Exercise directions: What you return should be the complete listing, unchanged, with no pictures in it.

Data for this exercise:
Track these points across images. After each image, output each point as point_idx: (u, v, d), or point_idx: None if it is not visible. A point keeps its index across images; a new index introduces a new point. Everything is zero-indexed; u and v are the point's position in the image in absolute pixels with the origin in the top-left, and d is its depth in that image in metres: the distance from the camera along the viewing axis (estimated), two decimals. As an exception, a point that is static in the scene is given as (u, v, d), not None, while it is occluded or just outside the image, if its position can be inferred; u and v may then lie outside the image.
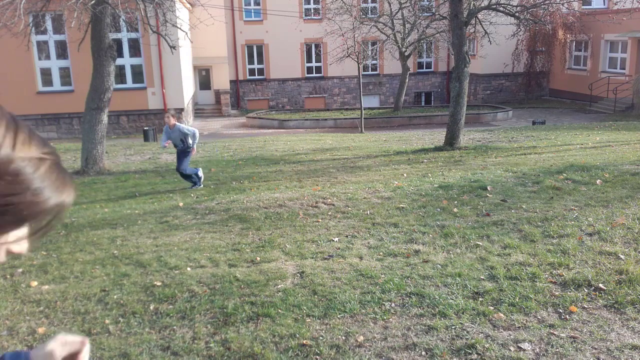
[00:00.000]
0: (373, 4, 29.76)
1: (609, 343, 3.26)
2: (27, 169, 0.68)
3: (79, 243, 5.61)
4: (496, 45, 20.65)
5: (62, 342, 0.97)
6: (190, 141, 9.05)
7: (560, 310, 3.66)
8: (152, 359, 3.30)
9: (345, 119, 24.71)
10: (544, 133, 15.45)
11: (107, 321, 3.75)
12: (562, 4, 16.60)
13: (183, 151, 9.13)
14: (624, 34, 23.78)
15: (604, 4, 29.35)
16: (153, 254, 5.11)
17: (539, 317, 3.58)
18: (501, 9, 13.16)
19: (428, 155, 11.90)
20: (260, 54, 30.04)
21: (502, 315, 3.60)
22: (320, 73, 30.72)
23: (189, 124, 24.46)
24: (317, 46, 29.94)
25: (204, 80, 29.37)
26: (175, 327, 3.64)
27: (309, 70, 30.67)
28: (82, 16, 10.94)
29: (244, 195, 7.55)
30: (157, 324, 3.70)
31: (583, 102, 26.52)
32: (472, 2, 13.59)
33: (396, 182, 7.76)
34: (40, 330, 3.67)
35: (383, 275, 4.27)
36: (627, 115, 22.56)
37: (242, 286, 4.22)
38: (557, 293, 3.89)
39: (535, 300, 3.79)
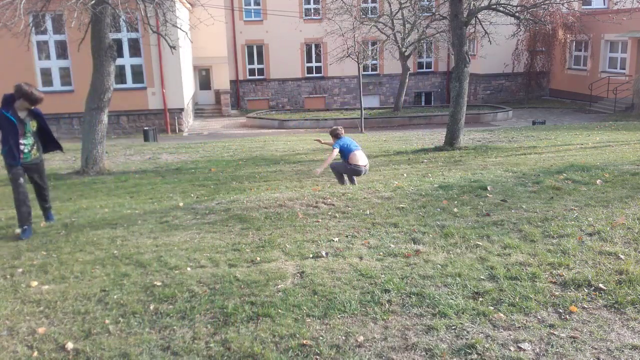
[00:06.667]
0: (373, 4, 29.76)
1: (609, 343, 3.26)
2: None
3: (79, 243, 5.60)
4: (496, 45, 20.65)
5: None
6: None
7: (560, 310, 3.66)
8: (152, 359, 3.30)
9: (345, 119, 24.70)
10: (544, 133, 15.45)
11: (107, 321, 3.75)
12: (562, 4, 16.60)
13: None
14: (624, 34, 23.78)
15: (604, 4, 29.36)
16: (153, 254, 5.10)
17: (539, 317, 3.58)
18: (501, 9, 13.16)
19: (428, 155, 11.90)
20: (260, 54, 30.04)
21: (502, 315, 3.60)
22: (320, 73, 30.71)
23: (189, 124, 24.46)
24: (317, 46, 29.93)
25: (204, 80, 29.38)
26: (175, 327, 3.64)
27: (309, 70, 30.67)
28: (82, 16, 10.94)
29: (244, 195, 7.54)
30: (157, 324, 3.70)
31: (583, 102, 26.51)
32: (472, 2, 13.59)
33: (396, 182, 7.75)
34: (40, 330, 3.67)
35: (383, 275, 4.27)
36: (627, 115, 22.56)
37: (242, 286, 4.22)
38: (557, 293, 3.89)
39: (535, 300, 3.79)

Task result:
Track these points across images. After each image, output each point as point_idx: (u, v, d), or point_idx: None if it is not visible. A point keeps its index across images; a new index introduces a new point. Everything is zero-indexed; u and v are the point's position in the image in absolute pixels with the origin in the top-left, and d is its depth in that image in metres: the distance from the camera along the viewing axis (estimated), two decimals. As an exception, a point that is static in the scene is given as (u, v, d), not None, while it is occluded or just outside the image, if its position can be inferred; u and v may then lie outside the image.
[00:00.000]
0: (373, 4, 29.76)
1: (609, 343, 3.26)
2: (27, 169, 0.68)
3: (79, 243, 5.61)
4: (496, 45, 20.65)
5: (62, 342, 0.97)
6: (190, 141, 9.05)
7: (560, 310, 3.66)
8: (152, 359, 3.30)
9: (345, 119, 24.71)
10: (544, 133, 15.45)
11: (107, 321, 3.75)
12: (562, 4, 16.60)
13: (183, 151, 9.13)
14: (624, 34, 23.78)
15: (604, 4, 29.35)
16: (153, 254, 5.11)
17: (539, 317, 3.58)
18: (501, 9, 13.16)
19: (428, 155, 11.90)
20: (260, 54, 30.04)
21: (502, 315, 3.60)
22: (320, 73, 30.72)
23: (189, 124, 24.46)
24: (317, 46, 29.94)
25: (204, 80, 29.37)
26: (175, 327, 3.64)
27: (309, 70, 30.67)
28: (82, 16, 10.94)
29: (244, 195, 7.55)
30: (157, 324, 3.70)
31: (583, 102, 26.52)
32: (472, 2, 13.59)
33: (396, 182, 7.76)
34: (40, 330, 3.67)
35: (383, 275, 4.27)
36: (627, 115, 22.56)
37: (242, 286, 4.22)
38: (557, 293, 3.89)
39: (535, 300, 3.79)
[00:06.667]
0: (373, 4, 29.76)
1: (609, 343, 3.26)
2: None
3: (79, 243, 5.60)
4: (496, 45, 20.65)
5: None
6: None
7: (560, 310, 3.66)
8: (152, 359, 3.30)
9: (345, 119, 24.70)
10: (544, 133, 15.45)
11: (107, 321, 3.75)
12: (562, 4, 16.60)
13: None
14: (624, 34, 23.78)
15: (604, 4, 29.36)
16: (153, 254, 5.10)
17: (539, 317, 3.58)
18: (501, 9, 13.16)
19: (428, 155, 11.90)
20: (260, 54, 30.04)
21: (502, 315, 3.60)
22: (320, 73, 30.71)
23: (189, 124, 24.46)
24: (317, 46, 29.93)
25: (204, 80, 29.38)
26: (175, 327, 3.64)
27: (309, 70, 30.67)
28: (82, 16, 10.94)
29: (244, 195, 7.54)
30: (157, 324, 3.70)
31: (583, 102, 26.51)
32: (472, 2, 13.59)
33: (396, 182, 7.75)
34: (40, 330, 3.67)
35: (383, 275, 4.27)
36: (627, 115, 22.56)
37: (242, 286, 4.22)
38: (557, 293, 3.89)
39: (535, 300, 3.79)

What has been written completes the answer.